El talento tiene una cosa que da mucho coraje a los demás, a los obreros de las cosas, y es que se hace sin esfuerzo. El talento consigue que todo parezca sencillo. No se puede emular, lamentablemente. Por eso hay tanta peña enfadada, porque el talento no se imita, no es una técnica, no es un entreno. Es una mezcla enigmática de genes y espíritu. Es saber que las cosas sólo podían haber sido de esta manera, bajo esta luz, en este segundo, y de ninguna otra forma. Es saber que ningún otro muchacho que no se llamase Lamine Yamal, que no tuviese dieciséis años y rizos oscuros y tintados sobre la frente, hubiese podido marcar el gol que fue marcado el martes.
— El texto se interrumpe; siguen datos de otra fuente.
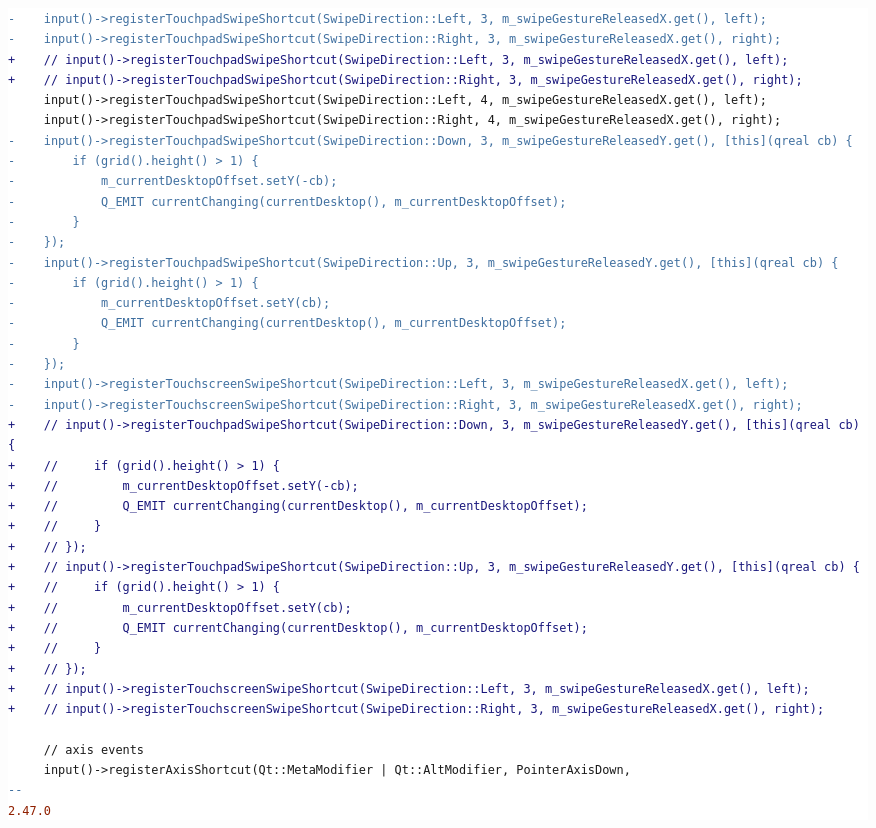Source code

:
 ```diff
-    input()->registerTouchpadSwipeShortcut(SwipeDirection::Left, 3, m_swipeGestureReleasedX.get(), left);
-    input()->registerTouchpadSwipeShortcut(SwipeDirection::Right, 3, m_swipeGestureReleasedX.get(), right);
+    // input()->registerTouchpadSwipeShortcut(SwipeDirection::Left, 3, m_swipeGestureReleasedX.get(), left);
+    // input()->registerTouchpadSwipeShortcut(SwipeDirection::Right, 3, m_swipeGestureReleasedX.get(), right);
     input()->registerTouchpadSwipeShortcut(SwipeDirection::Left, 4, m_swipeGestureReleasedX.get(), left);
     input()->registerTouchpadSwipeShortcut(SwipeDirection::Right, 4, m_swipeGestureReleasedX.get(), right);
-    input()->registerTouchpadSwipeShortcut(SwipeDirection::Down, 3, m_swipeGestureReleasedY.get(), [this](qreal cb) {
-        if (grid().height() > 1) {
-            m_currentDesktopOffset.setY(-cb);
-            Q_EMIT currentChanging(currentDesktop(), m_currentDesktopOffset);
-        }
-    });
-    input()->registerTouchpadSwipeShortcut(SwipeDirection::Up, 3, m_swipeGestureReleasedY.get(), [this](qreal cb) {
-        if (grid().height() > 1) {
-            m_currentDesktopOffset.setY(cb);
-            Q_EMIT currentChanging(currentDesktop(), m_currentDesktopOffset);
-        }
-    });
-    input()->registerTouchscreenSwipeShortcut(SwipeDirection::Left, 3, m_swipeGestureReleasedX.get(), left);
-    input()->registerTouchscreenSwipeShortcut(SwipeDirection::Right, 3, m_swipeGestureReleasedX.get(), right);
+    // input()->registerTouchpadSwipeShortcut(SwipeDirection::Down, 3, m_swipeGestureReleasedY.get(), [this](qreal cb) {
+    //     if (grid().height() > 1) {
+    //         m_currentDesktopOffset.setY(-cb);
+    //         Q_EMIT currentChanging(currentDesktop(), m_currentDesktopOffset);
+    //     }
+    // });
+    // input()->registerTouchpadSwipeShortcut(SwipeDirection::Up, 3, m_swipeGestureReleasedY.get(), [this](qreal cb) {
+    //     if (grid().height() > 1) {
+    //         m_currentDesktopOffset.setY(cb);
+    //         Q_EMIT currentChanging(currentDesktop(), m_currentDesktopOffset);
+    //     }
+    // });
+    // input()->registerTouchscreenSwipeShortcut(SwipeDirection::Left, 3, m_swipeGestureReleasedX.get(), left);
+    // input()->registerTouchscreenSwipeShortcut(SwipeDirection::Right, 3, m_swipeGestureReleasedX.get(), right);
 
     // axis events
     input()->registerAxisShortcut(Qt::MetaModifier | Qt::AltModifier, PointerAxisDown,
-- 
2.47.0
```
El talento es entender que hay algo escrito y algo recién creado, todo al mismo tiempo. Lo viejo y lo nuevo. La memoria y la fantasía. Esto y lo opuesto se mezclaron en ese minuto nocturno y brujo. Y entonces pasó algo único, irrepetible, vivo, móvil, húmedo, con una anatomía complejísima y acompasada como la del beso.
El talento, sobre todo, es personalidad.
El talento, muy a menudo, te vuelve un auténtico desgraciado.
No sé quién decía que los genios sólo sonríen cinco días al año.
Lamine Yamal ya lleva unos cuantos más.